Zimbabwe's own political forces are increasingly stalemated. The ZANU-PF party, already discredited in the eyes of many inside and outside the country for what the UN report starkly described as a decline in the rule of law as well as egregious economic mismanagement and human rights abuse, is deep into a fight for succession to Robert Mugabe, and playing an internal blame game on Murambatsvina as part of that internecine struggle.

The opposition Movement for Democratic Change (MDC) is preoccupied with leadership controversies of its own and existential strategy debates in the wake of defeat in March in yet another rigged election. Inability to influence Murambatsvina has cost it much confidence in itself and among its supporters, and the party badly needs to refocus and reform. Some important backers in Zimbabwe's business community are showing interest in exploring a new "third force" party, but there is little sign of that gathering momentum.

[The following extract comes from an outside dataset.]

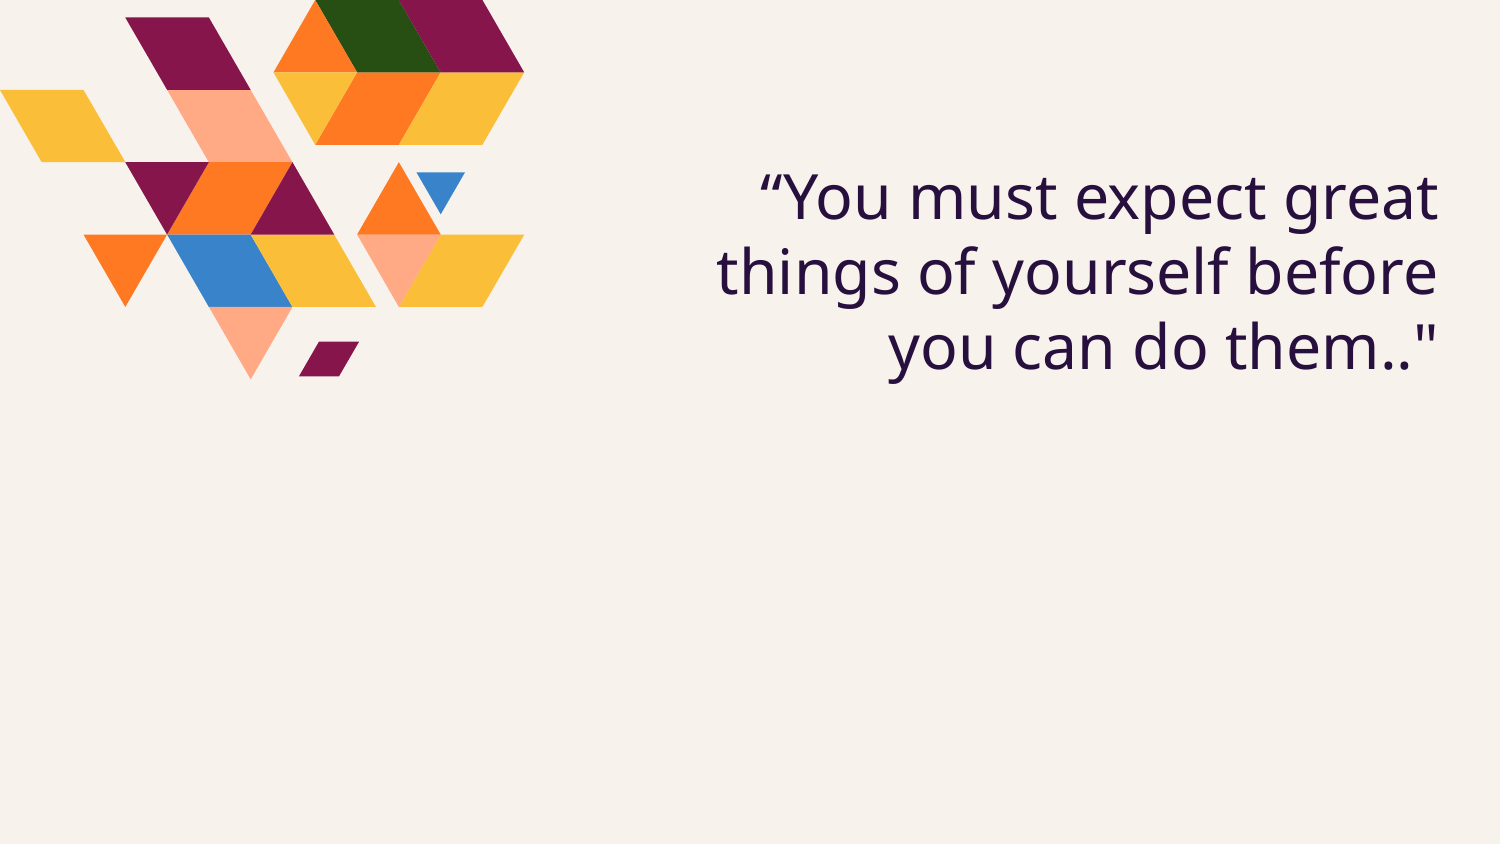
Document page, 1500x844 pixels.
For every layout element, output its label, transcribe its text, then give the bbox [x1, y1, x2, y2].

subtitle “You must expect great things of yourself before you can do them.." [583, 125, 1455, 397]
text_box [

Non-Africans, whether the U.S., the European Union and its Member States, or members of the Commonwealth, lack leverage to do much about this immediate situation. They can and should maintain international pressure for change by the mostly symbolic means at their disposal, including tougher targeted sanctions against key ZANUPF figures, and rigorous monitoring of human rights abuses with a view to pursuing remedial measures in the appropriate international forums: such efforts force the ZANU-PF government to pay at least some cost for misdeeds and help keep Africa committed to genuine resolution of the problem. They should also seek ways, in consultation with local and regional players, to build up the long-term political capacities of Zimbabwean civil society.

But the heavy lifting -- if it is to be done -- must come from African states and institutions. They should receive understanding and support from the wider international community to conduct regional diplomacy in their own preferred quiet way -- provided that diplomacy is real and not just an excuse for allowing a dangerous situation to drift. Pretoria and other key African capitals should work, preferably under African Union auspices, to put together a team of distinguished former presidents to mediate a genuine and generous compromise that could start Zimbabwe toward new governance and new elections.